Wildlife Tracking Uruguay: Calibrating MegaDetector (Part 2)
Quick Recap
In Part 1, we introduced the 3-stage pipeline for Uruguayan wildlife tracking: MegaDetector for detection, ByteTrack for tracking, and ResNet50 for classification. We achieved 95.7% test accuracy with a 17x speedup over manual review.
Now we dive deep into Stage 1: MegaDetector calibration - how I systematically tested 27 parameter configurations to optimize for small Uruguayan animals.
Stage 1: Calibrating MegaDetector for Uruguayan Fauna
Chapter Summary: This section describes how I systematically tested 27 parameter configurations to optimize MegaDetector for small Uruguayan animals, achieving 2x speedup + 15% recall gain over defaults.
Results Preview:
- Optimal config: conf=0.20, stride=2, min_area=0.005
- Recall improvement: +15% over default settings
- Speed gain: 2x faster processing
- Key insight: Defaults missed 30% of small animals (birds, hares)

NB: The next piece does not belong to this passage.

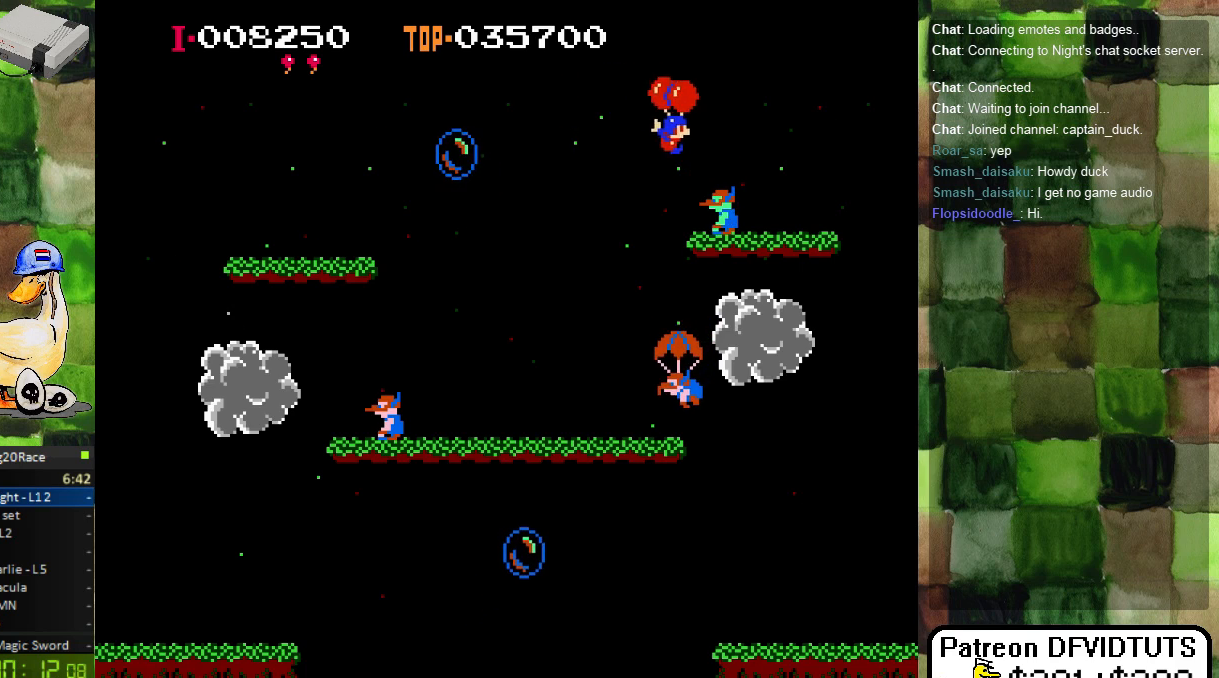
{"dt_ms": 500, "buttons": ["DPAD_LEFT"], "events": [[233, "DPAD_LEFT", "down"]]}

MegaDetector is an incredibly useful starting point: a YOLOv5 model pretrained on ~5 million camera trap images from around the world. But “pretrained” doesn’t mean “plug-and-play.” The default parameters are tuned for North American and African wildlife—larger animals, different ecosystems, different camera setups.
When I first ran MegaDetector on Uruguayan footage with default settings, I hit two problems:
- Missed small animals: Birds, hares, and distant margays were often below the confidence threshold or minimum detection area.
- Redundant processing: At 30 FPS, processing every single frame was painfully slow and wasteful—consecutive frames are nearly identical in static camera traps.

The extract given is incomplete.